In the listing, start at the line containing "order: Artiodactyla" and stop after the line containing "genus: Junco". Rename "common name" to "vernacular name" throughout those lines and leave everything else unchanged.

[Data records]
╔══
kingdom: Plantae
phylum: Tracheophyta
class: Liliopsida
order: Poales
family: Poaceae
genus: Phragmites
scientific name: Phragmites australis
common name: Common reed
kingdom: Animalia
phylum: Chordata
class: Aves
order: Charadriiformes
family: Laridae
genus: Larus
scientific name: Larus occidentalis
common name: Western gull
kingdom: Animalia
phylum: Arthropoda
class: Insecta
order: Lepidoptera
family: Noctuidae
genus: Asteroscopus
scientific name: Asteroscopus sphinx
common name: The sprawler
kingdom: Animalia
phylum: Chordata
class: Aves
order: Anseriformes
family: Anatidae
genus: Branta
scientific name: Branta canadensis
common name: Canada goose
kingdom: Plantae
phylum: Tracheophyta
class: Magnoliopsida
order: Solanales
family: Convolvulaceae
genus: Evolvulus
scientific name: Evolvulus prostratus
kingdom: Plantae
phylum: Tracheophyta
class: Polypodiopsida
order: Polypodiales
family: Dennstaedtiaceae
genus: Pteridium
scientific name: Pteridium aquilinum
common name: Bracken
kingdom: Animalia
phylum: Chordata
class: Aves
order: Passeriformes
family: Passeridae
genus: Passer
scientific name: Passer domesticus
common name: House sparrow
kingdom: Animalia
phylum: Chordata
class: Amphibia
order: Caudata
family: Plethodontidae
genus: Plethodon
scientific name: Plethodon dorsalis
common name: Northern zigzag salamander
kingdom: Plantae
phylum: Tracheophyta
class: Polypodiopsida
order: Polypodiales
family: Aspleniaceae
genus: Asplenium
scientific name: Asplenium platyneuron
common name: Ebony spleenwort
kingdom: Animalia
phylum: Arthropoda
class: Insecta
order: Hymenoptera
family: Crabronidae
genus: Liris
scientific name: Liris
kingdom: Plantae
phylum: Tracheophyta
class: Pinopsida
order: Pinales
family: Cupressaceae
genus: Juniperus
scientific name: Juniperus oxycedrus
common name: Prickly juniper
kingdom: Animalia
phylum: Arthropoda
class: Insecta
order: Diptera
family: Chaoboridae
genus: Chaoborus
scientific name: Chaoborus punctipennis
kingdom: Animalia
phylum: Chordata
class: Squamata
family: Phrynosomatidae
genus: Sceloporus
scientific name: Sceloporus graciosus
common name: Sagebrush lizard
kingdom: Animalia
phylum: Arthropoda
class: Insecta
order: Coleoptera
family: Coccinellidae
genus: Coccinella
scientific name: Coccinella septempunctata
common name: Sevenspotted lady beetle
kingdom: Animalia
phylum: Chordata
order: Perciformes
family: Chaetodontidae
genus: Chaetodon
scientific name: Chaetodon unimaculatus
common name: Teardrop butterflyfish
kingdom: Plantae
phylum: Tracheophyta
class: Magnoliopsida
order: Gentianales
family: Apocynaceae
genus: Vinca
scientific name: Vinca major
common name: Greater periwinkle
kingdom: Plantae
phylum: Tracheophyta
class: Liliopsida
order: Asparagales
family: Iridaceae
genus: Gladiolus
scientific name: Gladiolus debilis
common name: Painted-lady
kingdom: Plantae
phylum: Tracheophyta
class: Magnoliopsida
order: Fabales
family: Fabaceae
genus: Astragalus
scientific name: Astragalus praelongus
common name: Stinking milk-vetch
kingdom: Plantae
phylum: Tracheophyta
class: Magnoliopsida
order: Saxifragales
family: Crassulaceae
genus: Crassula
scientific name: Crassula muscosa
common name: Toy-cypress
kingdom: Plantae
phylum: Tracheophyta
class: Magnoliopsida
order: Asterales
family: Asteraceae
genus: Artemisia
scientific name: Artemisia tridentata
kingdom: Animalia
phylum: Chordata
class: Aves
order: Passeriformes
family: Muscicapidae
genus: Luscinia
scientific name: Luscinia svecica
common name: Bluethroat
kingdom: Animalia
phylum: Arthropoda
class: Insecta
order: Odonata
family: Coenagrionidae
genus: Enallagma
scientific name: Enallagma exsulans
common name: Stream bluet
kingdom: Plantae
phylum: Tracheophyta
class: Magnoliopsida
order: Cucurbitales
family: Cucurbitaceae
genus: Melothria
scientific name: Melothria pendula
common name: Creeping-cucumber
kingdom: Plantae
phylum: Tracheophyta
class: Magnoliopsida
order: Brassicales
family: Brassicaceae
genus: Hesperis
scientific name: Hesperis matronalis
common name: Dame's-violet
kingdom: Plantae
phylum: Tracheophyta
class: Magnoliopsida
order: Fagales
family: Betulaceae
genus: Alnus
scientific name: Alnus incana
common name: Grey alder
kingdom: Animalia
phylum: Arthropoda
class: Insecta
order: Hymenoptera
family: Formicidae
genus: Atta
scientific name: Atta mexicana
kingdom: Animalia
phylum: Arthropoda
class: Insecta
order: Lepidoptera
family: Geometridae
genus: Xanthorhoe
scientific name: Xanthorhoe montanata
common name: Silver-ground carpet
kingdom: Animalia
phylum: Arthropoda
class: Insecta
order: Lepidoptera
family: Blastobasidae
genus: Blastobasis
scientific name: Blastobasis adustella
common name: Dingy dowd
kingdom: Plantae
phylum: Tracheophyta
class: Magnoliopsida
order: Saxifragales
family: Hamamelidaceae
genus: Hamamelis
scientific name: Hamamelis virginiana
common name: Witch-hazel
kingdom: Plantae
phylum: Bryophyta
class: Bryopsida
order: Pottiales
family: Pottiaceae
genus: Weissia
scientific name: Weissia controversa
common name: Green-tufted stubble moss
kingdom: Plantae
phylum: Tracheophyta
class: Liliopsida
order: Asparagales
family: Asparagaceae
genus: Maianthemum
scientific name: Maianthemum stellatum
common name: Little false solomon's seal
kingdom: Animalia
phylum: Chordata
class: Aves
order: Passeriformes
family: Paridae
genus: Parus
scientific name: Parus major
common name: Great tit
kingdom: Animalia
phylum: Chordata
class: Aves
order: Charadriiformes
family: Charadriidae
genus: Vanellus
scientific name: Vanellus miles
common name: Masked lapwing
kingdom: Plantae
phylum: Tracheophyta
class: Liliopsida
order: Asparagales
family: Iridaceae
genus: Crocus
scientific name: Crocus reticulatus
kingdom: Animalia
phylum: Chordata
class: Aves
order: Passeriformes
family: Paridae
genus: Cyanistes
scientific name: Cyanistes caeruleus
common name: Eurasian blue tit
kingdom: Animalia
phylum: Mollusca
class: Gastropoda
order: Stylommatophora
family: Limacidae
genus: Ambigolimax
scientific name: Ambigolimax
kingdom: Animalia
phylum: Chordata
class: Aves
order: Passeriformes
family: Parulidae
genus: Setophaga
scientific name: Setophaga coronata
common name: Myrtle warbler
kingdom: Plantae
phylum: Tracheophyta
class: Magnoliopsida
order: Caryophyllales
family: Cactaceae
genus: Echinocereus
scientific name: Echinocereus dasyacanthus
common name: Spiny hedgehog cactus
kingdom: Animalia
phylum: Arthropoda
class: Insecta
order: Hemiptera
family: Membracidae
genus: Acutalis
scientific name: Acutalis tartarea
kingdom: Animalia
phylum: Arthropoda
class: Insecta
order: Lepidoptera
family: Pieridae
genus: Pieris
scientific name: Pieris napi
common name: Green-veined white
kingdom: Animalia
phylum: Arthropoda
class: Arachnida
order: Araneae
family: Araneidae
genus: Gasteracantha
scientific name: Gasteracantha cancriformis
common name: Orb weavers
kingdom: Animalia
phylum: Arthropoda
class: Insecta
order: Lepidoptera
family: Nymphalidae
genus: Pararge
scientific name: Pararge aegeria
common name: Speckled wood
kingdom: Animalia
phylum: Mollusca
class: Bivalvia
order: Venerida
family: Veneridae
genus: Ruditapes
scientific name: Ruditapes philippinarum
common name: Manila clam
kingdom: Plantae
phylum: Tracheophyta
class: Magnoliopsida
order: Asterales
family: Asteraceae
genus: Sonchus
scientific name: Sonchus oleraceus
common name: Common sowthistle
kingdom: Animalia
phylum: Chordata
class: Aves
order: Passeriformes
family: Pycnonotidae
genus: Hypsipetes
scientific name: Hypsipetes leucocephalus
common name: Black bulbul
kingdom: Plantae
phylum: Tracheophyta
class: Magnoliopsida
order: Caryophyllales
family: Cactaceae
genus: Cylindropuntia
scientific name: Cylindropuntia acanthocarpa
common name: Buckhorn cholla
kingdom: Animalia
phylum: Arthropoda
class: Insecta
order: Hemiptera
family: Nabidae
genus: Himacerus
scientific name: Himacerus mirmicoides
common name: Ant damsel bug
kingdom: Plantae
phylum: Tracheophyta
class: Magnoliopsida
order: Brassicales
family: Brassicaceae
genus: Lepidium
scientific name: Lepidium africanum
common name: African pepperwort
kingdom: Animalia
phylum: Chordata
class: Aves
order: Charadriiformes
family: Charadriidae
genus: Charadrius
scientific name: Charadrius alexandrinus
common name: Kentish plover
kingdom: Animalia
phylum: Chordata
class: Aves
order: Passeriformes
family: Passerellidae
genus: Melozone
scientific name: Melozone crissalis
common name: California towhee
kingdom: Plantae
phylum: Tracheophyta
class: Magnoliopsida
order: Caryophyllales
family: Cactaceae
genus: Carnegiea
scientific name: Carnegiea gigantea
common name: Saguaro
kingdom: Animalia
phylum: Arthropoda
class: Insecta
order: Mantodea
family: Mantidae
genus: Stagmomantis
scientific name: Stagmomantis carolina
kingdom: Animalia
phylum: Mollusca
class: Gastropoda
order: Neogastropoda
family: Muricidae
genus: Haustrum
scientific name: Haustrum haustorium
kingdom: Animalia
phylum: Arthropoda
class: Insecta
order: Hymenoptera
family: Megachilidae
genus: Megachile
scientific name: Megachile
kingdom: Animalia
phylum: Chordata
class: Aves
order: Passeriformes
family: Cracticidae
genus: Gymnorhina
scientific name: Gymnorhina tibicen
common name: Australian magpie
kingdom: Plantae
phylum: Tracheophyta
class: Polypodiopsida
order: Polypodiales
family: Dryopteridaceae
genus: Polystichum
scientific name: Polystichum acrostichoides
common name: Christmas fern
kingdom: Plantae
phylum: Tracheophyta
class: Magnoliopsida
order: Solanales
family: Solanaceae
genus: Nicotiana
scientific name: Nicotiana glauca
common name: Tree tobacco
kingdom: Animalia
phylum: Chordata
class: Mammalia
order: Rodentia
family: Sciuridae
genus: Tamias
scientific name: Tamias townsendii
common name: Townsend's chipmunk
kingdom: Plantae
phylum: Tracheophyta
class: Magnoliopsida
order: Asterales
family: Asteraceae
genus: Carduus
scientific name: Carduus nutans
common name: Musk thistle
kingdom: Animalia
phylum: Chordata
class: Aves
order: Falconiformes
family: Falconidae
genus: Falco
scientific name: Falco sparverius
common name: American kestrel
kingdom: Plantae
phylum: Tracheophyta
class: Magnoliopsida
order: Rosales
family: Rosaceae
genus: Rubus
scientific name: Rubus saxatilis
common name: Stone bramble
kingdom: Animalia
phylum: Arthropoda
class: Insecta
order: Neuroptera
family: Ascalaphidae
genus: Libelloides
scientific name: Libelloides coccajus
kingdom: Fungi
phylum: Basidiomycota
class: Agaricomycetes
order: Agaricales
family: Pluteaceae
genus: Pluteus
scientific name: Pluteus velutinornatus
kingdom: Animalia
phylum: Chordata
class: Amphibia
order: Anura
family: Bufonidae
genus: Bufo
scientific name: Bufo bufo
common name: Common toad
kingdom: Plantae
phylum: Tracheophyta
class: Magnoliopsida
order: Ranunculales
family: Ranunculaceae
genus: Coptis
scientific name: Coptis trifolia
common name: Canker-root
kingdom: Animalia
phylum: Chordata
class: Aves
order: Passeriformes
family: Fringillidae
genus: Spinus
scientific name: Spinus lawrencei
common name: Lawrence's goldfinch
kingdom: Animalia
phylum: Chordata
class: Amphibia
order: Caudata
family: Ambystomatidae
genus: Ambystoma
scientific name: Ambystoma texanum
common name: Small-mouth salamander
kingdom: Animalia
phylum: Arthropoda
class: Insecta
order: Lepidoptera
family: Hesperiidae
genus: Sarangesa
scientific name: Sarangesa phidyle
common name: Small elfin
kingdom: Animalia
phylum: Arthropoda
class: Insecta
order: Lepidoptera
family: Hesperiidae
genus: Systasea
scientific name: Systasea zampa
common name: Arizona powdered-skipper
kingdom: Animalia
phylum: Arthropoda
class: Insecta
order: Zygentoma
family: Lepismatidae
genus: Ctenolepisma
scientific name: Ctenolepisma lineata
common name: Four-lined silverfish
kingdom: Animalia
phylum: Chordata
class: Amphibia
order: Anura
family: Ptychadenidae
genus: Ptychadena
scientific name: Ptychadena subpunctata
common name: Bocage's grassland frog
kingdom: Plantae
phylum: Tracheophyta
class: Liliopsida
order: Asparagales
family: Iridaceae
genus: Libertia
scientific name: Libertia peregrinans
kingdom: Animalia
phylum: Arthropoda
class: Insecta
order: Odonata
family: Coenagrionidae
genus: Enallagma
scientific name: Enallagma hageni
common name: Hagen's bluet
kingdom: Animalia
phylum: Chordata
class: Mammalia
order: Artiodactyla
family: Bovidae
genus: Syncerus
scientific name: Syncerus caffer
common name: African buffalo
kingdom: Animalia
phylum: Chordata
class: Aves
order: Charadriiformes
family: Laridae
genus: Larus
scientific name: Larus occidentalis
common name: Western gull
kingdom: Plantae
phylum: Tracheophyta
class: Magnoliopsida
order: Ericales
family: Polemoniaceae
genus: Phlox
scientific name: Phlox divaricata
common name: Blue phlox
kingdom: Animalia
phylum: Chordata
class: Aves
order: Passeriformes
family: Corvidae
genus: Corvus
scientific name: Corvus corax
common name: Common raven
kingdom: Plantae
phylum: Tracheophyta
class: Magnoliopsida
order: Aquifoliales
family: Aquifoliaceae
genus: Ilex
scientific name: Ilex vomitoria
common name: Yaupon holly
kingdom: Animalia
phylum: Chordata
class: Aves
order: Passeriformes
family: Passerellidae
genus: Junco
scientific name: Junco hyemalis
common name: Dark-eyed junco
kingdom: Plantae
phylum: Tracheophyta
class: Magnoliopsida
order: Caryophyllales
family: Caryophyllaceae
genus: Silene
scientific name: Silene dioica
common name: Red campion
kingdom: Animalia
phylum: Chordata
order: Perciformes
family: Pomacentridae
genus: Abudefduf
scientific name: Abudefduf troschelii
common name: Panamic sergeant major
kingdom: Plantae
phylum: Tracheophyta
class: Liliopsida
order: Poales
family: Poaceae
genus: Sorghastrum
╚══
RESULT OF THIS EXERCISE>
order: Artiodactyla
family: Bovidae
genus: Syncerus
scientific name: Syncerus caffer
vernacular name: African buffalo
kingdom: Animalia
phylum: Chordata
class: Aves
order: Charadriiformes
family: Laridae
genus: Larus
scientific name: Larus occidentalis
vernacular name: Western gull
kingdom: Plantae
phylum: Tracheophyta
class: Magnoliopsida
order: Ericales
family: Polemoniaceae
genus: Phlox
scientific name: Phlox divaricata
vernacular name: Blue phlox
kingdom: Animalia
phylum: Chordata
class: Aves
order: Passeriformes
family: Corvidae
genus: Corvus
scientific name: Corvus corax
vernacular name: Common raven
kingdom: Plantae
phylum: Tracheophyta
class: Magnoliopsida
order: Aquifoliales
family: Aquifoliaceae
genus: Ilex
scientific name: Ilex vomitoria
vernacular name: Yaupon holly
kingdom: Animalia
phylum: Chordata
class: Aves
order: Passeriformes
family: Passerellidae
genus: Junco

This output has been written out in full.